Data excerpts

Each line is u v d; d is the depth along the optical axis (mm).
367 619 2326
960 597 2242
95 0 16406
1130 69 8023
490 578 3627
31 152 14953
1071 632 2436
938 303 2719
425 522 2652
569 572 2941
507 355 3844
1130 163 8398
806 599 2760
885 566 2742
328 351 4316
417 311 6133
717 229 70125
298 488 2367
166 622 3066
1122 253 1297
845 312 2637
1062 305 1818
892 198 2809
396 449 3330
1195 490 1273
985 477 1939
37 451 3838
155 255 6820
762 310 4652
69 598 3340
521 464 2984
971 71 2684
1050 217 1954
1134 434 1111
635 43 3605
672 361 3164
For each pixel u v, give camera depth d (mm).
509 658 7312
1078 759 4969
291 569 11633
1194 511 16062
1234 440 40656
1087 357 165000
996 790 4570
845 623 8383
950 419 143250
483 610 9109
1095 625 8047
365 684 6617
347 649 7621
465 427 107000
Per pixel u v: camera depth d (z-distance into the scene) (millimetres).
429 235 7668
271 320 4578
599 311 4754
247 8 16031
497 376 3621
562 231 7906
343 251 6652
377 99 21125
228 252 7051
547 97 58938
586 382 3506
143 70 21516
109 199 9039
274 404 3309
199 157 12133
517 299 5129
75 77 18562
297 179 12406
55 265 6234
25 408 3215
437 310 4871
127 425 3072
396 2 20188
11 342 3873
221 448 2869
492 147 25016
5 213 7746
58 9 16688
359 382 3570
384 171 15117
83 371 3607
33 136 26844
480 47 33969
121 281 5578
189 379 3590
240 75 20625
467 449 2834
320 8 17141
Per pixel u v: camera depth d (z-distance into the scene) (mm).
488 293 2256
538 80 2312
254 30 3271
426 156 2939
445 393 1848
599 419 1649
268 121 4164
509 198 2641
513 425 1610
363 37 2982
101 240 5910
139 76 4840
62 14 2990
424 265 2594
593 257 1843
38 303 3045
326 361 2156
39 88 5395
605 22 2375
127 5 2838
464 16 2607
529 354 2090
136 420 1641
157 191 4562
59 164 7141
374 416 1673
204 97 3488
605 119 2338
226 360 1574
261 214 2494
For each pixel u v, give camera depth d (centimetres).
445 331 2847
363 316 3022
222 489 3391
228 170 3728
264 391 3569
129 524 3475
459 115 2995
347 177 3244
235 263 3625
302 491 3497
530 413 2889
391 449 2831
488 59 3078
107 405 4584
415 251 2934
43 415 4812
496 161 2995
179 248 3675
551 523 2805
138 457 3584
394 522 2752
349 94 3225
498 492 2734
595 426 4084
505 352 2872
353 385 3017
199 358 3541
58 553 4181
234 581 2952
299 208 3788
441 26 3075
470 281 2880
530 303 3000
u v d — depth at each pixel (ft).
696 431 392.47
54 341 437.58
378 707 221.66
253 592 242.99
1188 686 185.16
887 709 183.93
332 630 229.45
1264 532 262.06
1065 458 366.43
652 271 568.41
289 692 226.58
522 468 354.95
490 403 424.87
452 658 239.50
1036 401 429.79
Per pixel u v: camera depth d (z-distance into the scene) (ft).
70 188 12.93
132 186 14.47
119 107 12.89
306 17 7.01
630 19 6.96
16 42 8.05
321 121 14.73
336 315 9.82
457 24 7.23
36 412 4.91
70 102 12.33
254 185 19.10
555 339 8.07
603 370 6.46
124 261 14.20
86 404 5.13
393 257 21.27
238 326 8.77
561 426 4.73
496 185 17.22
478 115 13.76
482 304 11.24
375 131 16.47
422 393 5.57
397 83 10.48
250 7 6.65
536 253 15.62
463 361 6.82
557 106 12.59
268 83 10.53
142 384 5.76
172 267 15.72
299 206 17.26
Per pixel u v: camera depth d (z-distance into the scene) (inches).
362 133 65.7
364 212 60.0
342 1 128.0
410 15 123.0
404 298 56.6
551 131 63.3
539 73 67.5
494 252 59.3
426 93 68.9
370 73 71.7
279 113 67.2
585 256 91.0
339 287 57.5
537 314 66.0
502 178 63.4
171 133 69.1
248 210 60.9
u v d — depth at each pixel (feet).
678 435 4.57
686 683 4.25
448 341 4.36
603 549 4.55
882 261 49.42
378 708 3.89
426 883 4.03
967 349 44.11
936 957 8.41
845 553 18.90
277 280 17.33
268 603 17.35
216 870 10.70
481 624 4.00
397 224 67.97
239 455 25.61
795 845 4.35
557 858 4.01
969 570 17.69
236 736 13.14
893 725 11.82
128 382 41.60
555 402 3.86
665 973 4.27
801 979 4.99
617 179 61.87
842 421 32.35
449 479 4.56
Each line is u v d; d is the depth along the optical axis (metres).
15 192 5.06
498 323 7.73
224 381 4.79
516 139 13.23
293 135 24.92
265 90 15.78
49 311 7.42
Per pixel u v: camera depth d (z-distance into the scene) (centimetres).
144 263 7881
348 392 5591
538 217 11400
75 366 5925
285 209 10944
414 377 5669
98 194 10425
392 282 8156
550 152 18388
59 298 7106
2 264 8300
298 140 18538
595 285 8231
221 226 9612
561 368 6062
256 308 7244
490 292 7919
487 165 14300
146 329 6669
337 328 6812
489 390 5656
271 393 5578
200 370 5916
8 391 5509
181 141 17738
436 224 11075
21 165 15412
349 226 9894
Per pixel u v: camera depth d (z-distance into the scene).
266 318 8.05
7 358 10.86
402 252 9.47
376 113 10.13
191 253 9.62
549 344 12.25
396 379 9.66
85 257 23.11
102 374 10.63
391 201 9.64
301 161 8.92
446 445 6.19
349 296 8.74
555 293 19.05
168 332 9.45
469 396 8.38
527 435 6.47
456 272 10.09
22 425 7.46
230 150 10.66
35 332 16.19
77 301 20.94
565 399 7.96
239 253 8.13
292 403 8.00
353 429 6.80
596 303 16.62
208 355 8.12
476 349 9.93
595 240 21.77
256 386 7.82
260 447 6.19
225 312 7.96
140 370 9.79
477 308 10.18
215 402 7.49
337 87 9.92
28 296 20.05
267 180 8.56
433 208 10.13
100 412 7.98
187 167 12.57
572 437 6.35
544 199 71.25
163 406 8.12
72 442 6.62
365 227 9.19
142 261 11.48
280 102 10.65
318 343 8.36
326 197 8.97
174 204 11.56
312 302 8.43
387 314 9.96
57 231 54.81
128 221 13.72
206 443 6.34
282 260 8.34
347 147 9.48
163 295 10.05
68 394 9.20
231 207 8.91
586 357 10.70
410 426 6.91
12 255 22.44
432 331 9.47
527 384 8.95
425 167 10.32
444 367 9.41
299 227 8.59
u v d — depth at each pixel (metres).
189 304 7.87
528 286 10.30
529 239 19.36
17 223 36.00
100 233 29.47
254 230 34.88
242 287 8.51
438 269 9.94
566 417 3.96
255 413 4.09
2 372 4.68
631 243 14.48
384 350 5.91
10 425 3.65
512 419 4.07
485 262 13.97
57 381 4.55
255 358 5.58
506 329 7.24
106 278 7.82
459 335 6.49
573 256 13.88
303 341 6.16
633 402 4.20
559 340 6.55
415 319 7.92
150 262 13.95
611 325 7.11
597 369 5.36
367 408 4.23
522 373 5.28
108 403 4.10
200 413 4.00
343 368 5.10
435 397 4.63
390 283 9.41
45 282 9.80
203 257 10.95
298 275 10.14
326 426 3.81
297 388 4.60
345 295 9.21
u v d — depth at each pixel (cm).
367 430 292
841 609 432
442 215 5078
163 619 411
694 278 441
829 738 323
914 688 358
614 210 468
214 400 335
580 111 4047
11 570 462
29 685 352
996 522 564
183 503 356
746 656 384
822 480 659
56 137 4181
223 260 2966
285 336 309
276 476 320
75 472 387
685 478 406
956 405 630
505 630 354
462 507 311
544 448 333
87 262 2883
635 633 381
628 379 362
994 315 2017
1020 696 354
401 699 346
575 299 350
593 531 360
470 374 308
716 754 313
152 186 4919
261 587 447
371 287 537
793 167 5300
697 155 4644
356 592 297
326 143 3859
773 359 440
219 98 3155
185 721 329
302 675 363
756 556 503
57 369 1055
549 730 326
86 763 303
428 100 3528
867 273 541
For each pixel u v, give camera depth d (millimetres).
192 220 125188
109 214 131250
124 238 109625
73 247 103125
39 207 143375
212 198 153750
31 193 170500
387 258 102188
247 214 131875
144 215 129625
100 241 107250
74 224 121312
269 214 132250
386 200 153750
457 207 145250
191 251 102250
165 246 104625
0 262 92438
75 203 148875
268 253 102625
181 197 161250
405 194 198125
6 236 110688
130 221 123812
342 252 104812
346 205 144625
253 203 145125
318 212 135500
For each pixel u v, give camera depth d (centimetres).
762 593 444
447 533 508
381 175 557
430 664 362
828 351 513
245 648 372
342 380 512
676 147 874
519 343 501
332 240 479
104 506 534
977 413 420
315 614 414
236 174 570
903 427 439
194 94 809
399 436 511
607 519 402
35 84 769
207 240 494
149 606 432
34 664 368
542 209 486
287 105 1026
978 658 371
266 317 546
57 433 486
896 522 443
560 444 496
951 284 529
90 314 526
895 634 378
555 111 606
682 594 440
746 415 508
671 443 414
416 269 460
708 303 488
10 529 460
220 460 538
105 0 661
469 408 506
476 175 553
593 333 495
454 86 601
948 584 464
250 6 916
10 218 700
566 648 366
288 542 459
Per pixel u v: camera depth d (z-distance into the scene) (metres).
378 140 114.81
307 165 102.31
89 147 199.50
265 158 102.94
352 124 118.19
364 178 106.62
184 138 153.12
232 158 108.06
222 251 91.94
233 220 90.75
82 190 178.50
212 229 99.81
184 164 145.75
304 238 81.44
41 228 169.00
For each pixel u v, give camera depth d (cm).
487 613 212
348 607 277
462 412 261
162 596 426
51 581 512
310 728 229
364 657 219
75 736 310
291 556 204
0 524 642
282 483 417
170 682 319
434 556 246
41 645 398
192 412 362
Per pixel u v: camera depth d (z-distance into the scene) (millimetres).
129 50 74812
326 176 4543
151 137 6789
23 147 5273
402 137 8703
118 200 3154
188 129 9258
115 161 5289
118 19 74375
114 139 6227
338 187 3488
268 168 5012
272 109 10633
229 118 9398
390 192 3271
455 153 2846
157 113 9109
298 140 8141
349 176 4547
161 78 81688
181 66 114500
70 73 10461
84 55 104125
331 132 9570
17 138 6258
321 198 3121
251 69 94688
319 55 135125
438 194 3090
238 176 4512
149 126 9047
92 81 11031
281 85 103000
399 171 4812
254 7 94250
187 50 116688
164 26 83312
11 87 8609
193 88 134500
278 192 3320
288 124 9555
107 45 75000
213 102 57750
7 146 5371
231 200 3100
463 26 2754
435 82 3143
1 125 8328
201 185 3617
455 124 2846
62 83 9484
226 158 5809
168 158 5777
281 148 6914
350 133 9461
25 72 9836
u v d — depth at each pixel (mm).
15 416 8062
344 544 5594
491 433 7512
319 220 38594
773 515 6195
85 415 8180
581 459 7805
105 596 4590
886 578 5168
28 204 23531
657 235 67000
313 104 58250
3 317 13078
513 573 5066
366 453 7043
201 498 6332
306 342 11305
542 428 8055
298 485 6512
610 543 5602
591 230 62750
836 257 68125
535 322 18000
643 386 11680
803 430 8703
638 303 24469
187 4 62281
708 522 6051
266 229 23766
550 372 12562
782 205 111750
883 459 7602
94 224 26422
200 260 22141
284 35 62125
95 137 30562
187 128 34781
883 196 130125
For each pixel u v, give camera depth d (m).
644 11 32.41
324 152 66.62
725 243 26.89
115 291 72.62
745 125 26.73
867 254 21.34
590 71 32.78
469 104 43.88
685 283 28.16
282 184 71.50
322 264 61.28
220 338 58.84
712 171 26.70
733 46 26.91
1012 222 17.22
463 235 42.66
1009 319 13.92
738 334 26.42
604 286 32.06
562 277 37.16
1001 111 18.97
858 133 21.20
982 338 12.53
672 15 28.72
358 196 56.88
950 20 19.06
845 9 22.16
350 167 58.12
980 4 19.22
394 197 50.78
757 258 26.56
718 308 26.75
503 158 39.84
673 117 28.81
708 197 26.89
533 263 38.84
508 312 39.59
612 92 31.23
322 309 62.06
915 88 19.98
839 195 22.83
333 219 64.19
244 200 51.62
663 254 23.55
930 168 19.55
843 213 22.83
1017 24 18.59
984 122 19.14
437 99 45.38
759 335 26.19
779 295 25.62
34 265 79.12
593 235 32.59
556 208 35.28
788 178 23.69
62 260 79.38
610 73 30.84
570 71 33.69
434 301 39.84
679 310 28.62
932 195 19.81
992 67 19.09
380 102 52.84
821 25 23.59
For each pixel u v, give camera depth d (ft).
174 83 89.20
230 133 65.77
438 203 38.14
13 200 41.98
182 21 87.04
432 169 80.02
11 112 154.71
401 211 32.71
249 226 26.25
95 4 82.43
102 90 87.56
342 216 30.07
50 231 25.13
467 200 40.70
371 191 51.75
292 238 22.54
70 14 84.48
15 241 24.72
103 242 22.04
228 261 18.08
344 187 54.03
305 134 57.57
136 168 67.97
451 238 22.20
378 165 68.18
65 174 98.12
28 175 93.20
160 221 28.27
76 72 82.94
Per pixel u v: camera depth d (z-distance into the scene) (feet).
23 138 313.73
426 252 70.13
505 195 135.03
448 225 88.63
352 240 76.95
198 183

-- Exercise instructions --
Print again the lines of the entries above that fall between the line holding "549 344 12.25" and the line holding "512 419 4.07", inclusive, exactly as they stand.

-- Response below --
549 344 12.25
396 379 9.66
85 257 23.11
102 374 10.63
391 201 9.64
301 161 8.92
446 445 6.19
349 296 8.74
555 293 19.05
168 332 9.45
469 396 8.38
527 435 6.47
456 272 10.09
22 425 7.46
230 150 10.66
35 332 16.19
77 301 20.94
565 399 7.96
239 253 8.13
292 403 8.00
353 429 6.80
596 303 16.62
208 355 8.12
476 349 9.93
595 240 21.77
256 386 7.82
260 447 6.19
225 312 7.96
140 370 9.79
477 308 10.18
215 402 7.49
337 87 9.92
28 296 20.05
267 180 8.56
433 208 10.13
100 412 7.98
187 167 12.57
572 437 6.35
544 199 71.25
163 406 8.12
72 442 6.62
365 227 9.19
142 261 11.48
280 102 10.65
318 343 8.36
326 197 8.97
174 204 11.56
312 302 8.43
387 314 9.96
57 231 54.81
128 221 13.72
206 443 6.34
282 260 8.34
347 147 9.48
163 295 10.05
68 394 9.20
231 207 8.91
586 357 10.70
410 426 6.91
12 255 22.44
432 331 9.47
527 384 8.95
425 167 10.32
444 367 9.41
299 227 8.59
u v d — depth at each pixel (metres).
189 304 7.87
528 286 10.30
529 239 19.36
17 223 36.00
100 233 29.47
254 230 34.88
242 287 8.51
438 269 9.94
566 417 3.96
255 413 4.09
2 372 4.68
631 243 14.48
384 350 5.91
10 425 3.65
512 419 4.07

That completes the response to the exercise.